His voice held persuasion this time. For a little she made as if she would continue to resist him; then impulsively she yielded.

"Oh, Monty!" she said, with a sob; and the next moment was in his arms.

He held her close.

"Come!" he said. "You can tell me now."

"I--don't know," whispered Betty, her face hidden. "You--frightened me by being so ready to go away again. I couldn't help wondering if it had been just kindness that prompted you to come to me. It--I suppose it wasn't?" A startled note of interrogation sounded in her voice. She was trembling still.

"Betty, Betty!" he said.

"Forgive me!" she whispered back, "You see, I couldn't have endured that, because I--love you. No, wait; I haven't finished. I want you to know the truth. I've been sacrificing substance to shadow, reality to dreams, all my life--all my life. But that night--the night I took you into my confidence--you opened my eyes. I began to see what I was doing.

But I hadn't the courage to tell you so, and it seemed not quite fair to Bobby so I held my peace.

"I let you go. But I knew--I knew before you went--that even if you found him, even if you brought him back, even if he cared for me still, I should have nothing to give him. My feeling for him was just a dream from which I had awakened. Oh, Monty, I was yours even then; and I kept it back. That was why I wanted your forgiveness."

Breathlessly she ended, and in silence he heard her out. He was holding her very closely to him, but his eyes looked beyond her, as though they searched a far horizon.

"Do you understand?" whispered Betty at last.

He moved, and the look in his eyes changed. It was as if the horizon narrowed.

"I understand," he said.

She lifted her face, with a gesture half shy, half confiding.

"Are you going to forgive me, Monty?
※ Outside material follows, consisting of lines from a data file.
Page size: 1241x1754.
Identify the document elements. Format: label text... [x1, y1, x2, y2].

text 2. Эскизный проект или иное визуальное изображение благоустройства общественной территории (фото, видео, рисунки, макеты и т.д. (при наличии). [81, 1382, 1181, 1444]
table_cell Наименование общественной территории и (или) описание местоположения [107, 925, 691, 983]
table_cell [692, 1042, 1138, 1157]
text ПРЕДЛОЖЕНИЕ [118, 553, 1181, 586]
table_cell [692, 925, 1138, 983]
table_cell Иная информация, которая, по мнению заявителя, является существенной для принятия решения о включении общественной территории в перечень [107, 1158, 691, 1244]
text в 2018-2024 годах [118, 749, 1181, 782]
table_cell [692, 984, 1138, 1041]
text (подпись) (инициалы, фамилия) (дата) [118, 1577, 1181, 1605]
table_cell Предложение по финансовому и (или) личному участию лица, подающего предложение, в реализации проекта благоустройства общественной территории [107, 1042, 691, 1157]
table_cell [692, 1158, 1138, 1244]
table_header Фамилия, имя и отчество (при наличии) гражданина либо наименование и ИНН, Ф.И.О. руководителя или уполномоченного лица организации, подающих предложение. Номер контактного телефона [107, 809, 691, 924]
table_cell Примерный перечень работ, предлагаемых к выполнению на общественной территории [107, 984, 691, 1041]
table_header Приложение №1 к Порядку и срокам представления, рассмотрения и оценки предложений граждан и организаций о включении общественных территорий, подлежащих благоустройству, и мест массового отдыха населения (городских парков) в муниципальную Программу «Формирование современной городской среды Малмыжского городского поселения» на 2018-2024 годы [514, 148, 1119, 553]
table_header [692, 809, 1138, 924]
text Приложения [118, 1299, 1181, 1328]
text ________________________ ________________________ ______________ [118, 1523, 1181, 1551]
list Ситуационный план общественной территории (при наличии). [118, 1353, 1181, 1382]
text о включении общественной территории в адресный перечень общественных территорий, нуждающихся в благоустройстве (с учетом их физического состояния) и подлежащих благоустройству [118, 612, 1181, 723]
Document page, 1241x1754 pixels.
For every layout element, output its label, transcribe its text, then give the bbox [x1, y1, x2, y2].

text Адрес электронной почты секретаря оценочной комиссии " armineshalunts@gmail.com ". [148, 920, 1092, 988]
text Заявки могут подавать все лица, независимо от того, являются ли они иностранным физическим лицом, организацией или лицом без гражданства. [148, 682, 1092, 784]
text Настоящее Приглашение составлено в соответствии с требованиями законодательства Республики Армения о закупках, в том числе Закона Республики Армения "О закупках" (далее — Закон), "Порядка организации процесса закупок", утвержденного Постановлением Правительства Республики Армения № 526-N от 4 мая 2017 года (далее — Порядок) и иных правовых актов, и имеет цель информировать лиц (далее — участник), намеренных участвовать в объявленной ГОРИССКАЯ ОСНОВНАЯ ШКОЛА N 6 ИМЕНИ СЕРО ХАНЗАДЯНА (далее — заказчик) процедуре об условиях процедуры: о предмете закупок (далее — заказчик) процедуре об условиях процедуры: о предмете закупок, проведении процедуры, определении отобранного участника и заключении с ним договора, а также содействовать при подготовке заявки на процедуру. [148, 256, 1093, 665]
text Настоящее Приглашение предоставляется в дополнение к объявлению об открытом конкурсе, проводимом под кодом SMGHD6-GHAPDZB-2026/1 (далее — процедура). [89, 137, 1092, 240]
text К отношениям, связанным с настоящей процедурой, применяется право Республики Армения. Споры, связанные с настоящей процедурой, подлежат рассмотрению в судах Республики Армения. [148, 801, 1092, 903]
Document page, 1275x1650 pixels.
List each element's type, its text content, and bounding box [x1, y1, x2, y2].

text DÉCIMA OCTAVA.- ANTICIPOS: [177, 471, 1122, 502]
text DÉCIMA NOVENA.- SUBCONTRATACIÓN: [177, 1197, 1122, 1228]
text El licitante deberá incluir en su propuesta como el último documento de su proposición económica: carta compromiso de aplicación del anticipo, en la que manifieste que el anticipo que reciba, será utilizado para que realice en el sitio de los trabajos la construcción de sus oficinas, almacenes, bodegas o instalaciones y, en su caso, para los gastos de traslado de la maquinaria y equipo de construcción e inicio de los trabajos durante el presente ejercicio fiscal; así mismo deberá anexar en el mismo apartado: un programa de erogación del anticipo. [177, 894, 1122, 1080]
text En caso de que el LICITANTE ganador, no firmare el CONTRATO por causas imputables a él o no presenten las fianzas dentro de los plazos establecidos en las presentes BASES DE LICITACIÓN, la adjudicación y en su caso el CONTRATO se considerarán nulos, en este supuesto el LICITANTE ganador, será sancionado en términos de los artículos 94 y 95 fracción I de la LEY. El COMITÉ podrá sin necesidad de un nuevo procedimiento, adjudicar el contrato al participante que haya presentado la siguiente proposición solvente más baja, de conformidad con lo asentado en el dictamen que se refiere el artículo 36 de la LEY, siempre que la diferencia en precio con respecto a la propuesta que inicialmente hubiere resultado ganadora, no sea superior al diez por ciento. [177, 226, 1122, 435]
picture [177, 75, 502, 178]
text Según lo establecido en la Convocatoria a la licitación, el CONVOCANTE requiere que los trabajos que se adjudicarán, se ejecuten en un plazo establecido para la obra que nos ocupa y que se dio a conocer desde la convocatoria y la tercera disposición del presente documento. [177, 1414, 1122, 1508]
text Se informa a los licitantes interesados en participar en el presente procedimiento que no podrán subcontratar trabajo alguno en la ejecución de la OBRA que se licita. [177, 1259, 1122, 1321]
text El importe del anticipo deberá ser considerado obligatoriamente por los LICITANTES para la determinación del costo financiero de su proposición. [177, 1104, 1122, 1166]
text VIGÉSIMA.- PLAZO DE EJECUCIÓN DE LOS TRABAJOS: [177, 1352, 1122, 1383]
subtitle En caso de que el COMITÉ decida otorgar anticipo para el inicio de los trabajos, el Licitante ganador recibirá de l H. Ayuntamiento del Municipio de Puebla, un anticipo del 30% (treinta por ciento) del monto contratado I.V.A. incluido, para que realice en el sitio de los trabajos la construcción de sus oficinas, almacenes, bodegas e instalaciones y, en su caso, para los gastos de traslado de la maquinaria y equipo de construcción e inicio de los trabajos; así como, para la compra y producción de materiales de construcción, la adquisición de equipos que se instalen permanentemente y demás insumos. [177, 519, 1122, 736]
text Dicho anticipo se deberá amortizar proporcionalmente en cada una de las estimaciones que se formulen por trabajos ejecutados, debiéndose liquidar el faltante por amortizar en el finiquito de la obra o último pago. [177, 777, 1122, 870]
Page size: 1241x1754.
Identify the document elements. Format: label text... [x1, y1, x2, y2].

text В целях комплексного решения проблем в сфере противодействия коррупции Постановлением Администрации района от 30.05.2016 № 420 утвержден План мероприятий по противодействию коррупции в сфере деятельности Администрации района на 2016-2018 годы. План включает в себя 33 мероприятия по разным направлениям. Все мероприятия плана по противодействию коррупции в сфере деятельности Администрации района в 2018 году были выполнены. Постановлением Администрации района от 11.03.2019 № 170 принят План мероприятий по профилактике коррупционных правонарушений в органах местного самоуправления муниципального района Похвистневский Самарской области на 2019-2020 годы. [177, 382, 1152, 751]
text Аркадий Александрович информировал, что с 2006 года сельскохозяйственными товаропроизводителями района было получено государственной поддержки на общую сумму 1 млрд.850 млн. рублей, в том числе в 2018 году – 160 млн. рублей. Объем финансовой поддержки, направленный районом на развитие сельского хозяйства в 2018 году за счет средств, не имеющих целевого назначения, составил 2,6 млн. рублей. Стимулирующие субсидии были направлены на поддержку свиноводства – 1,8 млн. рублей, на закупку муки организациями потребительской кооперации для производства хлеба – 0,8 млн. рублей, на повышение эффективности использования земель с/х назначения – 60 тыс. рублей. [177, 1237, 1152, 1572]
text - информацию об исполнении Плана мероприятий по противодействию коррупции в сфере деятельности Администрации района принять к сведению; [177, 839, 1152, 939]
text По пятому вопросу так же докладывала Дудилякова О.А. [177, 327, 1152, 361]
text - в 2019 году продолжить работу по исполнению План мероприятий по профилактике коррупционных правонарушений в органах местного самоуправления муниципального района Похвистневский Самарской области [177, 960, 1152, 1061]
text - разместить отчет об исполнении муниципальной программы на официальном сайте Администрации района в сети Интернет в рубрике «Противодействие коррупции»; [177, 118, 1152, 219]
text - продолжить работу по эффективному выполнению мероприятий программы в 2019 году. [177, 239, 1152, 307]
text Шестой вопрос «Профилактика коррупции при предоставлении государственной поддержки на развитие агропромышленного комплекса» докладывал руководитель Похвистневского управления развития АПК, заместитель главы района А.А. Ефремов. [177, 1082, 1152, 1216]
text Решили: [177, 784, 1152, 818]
I--I've paid a big price for my foolishness--bigger than you will ever know. I kept asking myself--asking myself--whatever I should do if you--if you brought him back."

"Poor child!" he said. "Poor little Betty!"

She clung to him suddenly.

"Oh, wasn't I an idiot? And yet, somehow, I feel so treacherous.

Monty--Monty, you're sure he is dead?"

"Yes, he is dead," said Herne deliberately.

She drew a deep breath.

"I'm so thankful he never knew!" she said. "I--I don't suppose he really cared, do you? Not enough to spoil his life?"

"G.o.d knows!" said Montague Herne very gravely.

"Hullo!" said Betty's fellow-sportsman, making his appearance some time later. "Getting on for grub-time, eh? How have you got on? Why, I thought you came out to fish, and not to talk! Who on earth----"

"My _fiance_," said Betty quickly.

"Your--Hullo! Why, it's Major Herne! Delighted to see you! Had no idea you were in this country. Thought you were hunting big game somewhere in Africa."

"I was," said Herne. "I--had no luck. So I came home."

"Where--presumably--you found it! Congratulations! Betty, I'm pleased!"